A drop of 30% or more is not unheard of for AMD. There were a couple of instances where AMD cards suffered some 30% performance loss due to a “shader” rewrite. I believe it was version 2.81 or 2.82? There was another instance where viewport performance got halved moving between Blender versions. Took until a few releases later for the performance to be gained back. So, seeing a test of a brand new code rendering some scene slower, others quicker, is not out of the realm of possibility, given the track record.

I think hardly anybody here cares about the performance crown, just a comparable performance per currency spent would be nice. As it stands, all APIs considered, the 6800xt is only really competing with the 3060 class card. That being said, in scenes like the still life the 3060 is twice as fast. A rather weak showing for a card costing anywhere near 50% to a 100% more.

* [SOURCE MATERIAL]
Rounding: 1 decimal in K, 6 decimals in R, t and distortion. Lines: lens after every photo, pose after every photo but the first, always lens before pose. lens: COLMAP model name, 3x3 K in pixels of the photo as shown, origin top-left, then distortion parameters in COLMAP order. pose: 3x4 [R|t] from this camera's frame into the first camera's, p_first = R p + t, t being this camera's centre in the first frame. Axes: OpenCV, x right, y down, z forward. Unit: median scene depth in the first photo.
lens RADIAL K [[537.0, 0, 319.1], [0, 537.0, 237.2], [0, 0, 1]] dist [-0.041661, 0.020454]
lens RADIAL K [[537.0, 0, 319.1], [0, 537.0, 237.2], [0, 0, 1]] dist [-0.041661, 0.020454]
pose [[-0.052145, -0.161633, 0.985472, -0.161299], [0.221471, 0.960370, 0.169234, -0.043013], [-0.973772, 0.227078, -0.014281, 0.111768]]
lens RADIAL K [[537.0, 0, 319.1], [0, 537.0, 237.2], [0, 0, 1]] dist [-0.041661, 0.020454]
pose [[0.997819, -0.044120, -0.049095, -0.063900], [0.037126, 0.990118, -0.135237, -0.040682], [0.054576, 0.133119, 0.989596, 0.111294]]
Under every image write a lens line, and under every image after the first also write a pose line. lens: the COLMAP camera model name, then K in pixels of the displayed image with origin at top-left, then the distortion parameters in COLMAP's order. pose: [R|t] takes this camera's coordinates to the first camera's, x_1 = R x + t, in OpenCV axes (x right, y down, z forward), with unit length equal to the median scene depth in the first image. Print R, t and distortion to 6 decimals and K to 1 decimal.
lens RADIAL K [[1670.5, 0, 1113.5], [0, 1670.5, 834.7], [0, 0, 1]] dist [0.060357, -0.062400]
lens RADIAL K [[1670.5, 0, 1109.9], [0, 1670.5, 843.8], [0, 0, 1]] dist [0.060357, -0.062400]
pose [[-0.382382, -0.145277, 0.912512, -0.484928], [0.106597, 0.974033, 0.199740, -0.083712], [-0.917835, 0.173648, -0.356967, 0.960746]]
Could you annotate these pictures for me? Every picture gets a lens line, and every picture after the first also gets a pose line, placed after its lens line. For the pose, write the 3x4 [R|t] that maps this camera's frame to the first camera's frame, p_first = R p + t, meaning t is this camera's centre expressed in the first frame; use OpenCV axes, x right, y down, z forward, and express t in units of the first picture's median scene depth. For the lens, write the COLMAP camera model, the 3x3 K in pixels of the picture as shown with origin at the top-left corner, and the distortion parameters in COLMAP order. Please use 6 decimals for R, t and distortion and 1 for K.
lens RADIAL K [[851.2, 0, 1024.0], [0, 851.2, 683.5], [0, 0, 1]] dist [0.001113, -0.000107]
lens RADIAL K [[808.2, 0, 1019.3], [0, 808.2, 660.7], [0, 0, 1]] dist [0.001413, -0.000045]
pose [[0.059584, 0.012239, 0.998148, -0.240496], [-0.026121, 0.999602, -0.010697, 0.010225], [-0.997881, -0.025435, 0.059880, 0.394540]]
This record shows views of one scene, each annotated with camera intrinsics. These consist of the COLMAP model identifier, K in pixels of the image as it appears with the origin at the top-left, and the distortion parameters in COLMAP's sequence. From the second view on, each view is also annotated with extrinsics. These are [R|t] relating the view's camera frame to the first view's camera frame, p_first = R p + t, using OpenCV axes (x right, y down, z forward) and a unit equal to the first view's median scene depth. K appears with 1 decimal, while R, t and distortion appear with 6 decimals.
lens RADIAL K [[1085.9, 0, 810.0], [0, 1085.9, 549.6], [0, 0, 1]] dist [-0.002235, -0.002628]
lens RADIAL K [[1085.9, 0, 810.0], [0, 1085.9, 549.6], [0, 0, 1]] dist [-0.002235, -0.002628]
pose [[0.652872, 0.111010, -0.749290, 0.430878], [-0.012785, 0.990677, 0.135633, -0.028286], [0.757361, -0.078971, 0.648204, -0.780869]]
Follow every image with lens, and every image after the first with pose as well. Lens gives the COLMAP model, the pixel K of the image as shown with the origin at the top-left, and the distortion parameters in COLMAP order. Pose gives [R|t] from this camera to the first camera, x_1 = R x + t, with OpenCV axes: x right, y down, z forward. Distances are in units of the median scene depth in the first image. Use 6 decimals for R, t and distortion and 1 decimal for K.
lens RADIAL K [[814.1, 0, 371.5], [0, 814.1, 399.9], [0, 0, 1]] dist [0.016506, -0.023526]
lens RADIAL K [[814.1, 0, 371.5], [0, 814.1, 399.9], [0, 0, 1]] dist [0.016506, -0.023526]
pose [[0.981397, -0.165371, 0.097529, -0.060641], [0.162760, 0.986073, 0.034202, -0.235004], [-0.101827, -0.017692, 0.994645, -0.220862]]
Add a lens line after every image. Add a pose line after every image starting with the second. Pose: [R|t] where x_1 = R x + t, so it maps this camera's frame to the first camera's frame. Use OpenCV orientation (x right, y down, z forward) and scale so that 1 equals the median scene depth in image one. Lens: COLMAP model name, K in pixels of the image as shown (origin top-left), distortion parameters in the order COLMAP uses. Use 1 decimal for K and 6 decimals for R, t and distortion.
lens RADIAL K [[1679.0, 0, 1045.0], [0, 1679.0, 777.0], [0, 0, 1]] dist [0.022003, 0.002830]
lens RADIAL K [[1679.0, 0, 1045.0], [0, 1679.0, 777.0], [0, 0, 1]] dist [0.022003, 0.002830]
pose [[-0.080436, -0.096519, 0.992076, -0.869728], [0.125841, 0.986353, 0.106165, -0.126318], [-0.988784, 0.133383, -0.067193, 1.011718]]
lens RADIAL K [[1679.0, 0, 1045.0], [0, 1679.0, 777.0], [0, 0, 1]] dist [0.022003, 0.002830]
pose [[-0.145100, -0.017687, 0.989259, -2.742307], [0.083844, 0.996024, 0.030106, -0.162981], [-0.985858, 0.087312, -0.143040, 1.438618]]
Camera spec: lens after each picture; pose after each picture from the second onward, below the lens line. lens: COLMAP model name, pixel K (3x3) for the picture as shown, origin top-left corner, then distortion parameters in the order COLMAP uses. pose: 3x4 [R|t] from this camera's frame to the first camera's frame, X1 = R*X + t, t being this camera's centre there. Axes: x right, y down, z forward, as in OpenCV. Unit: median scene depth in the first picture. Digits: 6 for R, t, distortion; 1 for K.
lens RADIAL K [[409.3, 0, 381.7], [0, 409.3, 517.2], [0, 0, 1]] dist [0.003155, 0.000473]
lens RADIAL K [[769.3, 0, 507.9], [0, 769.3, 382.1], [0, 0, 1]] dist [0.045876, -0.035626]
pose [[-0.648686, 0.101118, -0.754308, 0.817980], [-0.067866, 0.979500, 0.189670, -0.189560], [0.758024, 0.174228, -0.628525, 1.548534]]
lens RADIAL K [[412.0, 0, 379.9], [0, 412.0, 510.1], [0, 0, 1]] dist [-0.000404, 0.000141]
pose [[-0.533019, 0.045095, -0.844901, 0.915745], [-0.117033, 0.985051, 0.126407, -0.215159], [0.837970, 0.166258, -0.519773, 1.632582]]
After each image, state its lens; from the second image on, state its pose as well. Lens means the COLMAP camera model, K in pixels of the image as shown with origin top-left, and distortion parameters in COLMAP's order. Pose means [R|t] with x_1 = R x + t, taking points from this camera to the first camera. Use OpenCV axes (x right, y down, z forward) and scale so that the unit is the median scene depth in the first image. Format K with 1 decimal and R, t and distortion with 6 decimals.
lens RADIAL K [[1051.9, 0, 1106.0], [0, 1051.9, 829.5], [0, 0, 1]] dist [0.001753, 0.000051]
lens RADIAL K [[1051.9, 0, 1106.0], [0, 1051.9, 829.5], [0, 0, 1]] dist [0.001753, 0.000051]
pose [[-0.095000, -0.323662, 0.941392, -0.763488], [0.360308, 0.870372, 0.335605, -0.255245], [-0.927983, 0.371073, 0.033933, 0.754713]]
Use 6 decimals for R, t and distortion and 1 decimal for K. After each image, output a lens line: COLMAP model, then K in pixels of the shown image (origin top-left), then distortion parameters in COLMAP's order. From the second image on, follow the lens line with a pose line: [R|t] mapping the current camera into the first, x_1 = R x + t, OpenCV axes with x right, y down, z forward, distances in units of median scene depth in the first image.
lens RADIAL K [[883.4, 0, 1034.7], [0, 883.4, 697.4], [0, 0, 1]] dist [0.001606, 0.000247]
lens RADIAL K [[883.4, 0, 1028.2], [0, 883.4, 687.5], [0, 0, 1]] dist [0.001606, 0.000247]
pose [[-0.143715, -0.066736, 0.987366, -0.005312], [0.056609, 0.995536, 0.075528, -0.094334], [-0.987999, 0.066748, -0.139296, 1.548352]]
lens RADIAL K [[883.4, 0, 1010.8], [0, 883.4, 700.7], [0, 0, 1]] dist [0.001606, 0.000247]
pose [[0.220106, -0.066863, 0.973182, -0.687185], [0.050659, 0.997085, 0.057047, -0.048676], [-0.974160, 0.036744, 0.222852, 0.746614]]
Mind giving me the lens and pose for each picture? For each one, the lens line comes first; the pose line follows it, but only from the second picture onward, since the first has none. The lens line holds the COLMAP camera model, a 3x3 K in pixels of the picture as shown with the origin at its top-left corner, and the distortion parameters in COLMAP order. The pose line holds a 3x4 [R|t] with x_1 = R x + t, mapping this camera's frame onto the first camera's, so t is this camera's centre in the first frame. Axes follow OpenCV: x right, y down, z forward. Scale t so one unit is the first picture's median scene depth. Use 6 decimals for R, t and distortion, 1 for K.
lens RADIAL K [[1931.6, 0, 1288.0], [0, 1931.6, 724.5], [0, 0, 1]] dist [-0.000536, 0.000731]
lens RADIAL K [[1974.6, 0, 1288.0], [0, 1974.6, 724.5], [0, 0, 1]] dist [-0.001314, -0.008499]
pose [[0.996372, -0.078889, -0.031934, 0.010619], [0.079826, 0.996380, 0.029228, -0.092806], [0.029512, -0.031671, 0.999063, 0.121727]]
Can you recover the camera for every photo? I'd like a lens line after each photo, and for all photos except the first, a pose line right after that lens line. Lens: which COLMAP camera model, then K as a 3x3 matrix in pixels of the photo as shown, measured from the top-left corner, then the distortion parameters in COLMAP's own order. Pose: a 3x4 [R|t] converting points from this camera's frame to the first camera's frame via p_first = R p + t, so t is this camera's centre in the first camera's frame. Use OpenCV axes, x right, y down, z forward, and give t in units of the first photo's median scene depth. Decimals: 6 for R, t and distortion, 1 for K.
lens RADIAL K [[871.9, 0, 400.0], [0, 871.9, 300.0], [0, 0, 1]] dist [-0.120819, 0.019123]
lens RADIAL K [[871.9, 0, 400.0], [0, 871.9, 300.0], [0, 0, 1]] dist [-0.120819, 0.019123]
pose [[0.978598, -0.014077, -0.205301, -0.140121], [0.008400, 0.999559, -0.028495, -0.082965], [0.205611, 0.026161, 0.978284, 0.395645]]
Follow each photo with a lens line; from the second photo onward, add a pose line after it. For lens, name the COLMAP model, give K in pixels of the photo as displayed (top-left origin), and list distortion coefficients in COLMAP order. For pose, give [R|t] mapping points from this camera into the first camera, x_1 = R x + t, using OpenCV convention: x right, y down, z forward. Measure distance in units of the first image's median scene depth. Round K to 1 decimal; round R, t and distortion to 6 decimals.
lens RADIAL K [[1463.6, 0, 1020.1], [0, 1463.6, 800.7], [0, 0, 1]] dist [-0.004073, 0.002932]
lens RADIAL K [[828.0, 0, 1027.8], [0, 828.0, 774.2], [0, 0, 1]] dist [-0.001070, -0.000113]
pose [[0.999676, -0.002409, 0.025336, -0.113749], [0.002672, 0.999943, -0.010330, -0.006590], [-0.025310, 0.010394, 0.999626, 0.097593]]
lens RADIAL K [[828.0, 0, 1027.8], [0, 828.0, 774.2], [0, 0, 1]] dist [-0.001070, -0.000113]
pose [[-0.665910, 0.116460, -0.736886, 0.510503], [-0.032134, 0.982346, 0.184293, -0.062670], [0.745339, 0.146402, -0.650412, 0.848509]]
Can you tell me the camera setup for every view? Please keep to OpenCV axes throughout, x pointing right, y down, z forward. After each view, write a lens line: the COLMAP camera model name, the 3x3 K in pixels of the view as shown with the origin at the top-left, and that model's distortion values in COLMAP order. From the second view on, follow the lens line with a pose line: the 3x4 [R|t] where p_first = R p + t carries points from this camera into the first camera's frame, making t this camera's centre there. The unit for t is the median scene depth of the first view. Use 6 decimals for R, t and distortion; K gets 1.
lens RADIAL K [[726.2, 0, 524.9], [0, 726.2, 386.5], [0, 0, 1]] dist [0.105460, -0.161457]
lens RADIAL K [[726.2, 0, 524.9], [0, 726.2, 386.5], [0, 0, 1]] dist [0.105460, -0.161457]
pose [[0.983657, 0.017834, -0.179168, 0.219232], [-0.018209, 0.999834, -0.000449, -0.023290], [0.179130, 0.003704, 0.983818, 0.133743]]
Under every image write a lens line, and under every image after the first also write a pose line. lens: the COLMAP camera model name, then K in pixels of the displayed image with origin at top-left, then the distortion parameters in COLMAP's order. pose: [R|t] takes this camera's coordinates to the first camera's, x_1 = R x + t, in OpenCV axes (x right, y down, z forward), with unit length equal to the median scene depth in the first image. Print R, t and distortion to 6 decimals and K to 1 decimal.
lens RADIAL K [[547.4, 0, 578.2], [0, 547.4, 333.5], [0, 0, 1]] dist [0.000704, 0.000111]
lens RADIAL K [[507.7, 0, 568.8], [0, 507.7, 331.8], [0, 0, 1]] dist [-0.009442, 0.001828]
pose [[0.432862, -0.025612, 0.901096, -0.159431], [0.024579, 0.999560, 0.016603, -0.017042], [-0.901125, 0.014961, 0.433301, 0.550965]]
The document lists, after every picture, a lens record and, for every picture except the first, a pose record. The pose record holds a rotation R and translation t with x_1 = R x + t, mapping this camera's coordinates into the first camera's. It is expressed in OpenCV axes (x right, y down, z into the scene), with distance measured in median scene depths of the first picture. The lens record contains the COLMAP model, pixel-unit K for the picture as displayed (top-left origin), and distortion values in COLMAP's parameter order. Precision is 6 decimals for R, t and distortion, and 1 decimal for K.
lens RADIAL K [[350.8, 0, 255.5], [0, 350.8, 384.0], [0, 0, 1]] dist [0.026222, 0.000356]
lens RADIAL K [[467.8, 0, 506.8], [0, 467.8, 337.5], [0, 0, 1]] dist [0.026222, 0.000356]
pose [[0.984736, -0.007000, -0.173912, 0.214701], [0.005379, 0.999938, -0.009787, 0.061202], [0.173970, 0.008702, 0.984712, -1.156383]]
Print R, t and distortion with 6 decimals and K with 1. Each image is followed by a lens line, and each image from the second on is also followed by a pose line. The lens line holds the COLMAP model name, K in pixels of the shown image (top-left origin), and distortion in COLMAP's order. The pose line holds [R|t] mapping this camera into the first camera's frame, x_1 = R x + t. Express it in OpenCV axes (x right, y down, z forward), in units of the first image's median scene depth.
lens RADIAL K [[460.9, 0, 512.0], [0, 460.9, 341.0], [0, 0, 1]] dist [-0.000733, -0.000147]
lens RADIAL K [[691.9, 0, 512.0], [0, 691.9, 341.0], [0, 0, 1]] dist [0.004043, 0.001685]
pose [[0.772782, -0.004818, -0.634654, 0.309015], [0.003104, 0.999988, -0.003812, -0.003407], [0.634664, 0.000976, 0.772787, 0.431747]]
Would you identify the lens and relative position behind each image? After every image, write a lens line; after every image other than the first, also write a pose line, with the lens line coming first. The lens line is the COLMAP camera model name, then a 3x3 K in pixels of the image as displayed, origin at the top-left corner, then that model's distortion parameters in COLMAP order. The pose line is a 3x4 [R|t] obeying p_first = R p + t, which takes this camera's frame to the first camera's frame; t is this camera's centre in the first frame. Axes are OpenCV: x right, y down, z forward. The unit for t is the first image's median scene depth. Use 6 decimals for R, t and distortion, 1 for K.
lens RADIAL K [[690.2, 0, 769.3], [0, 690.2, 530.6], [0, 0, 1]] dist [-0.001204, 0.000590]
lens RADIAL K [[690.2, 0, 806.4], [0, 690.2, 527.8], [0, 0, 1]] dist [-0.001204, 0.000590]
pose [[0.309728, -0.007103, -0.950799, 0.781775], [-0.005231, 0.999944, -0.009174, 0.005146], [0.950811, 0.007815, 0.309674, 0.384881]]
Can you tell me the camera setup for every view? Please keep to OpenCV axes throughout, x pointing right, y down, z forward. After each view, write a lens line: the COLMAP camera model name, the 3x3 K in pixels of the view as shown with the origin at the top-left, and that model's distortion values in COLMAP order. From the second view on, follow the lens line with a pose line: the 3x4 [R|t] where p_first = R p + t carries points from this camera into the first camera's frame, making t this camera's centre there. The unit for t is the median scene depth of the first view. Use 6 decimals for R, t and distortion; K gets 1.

* [TASKS AND EXERCISES]
[1] In the Blender performance post, how much faster is the 3060 in the still life scene?
[2] Carry on writing the Blender performance post, picking up after its final sentence.
The listing has no connection to the Blender performance post.

* [ANSWERS BY TASK]
[1] The 3060 is twice as fast.

[2]
As for power consumption, a 3060 states 170W for a gaming workload, so rendering should be what, in the 140W range? Taking into account that it may be twice as fast in some scenarios, the power consumption argument is a loss as well. Just about the only saving grace for the 6800XT are the extra 4 gigs of ram.

Well, here’s to hoping that things will improve, hopefully before the card gets obsoleted even further by the arrival of a 4060. :laughing:

Based on some testing I’ve been doing, OpenCL vs HIP performance seems to depend greatly on material composition and what features you’re using.

I’ve got one scene that I’ve been testing with and I get a render time of ~6 minutes on 2.93 OpenCL with a Radeon 5700XT, rendering a 3840x2160 frame to 768 samples with a tilesize of 2048x2048. On 3.0 with HIP I get ~8:30. The scene has 2 materials that are using procedural textures and everything else is a mixture of single colour diffuse and emissive textures.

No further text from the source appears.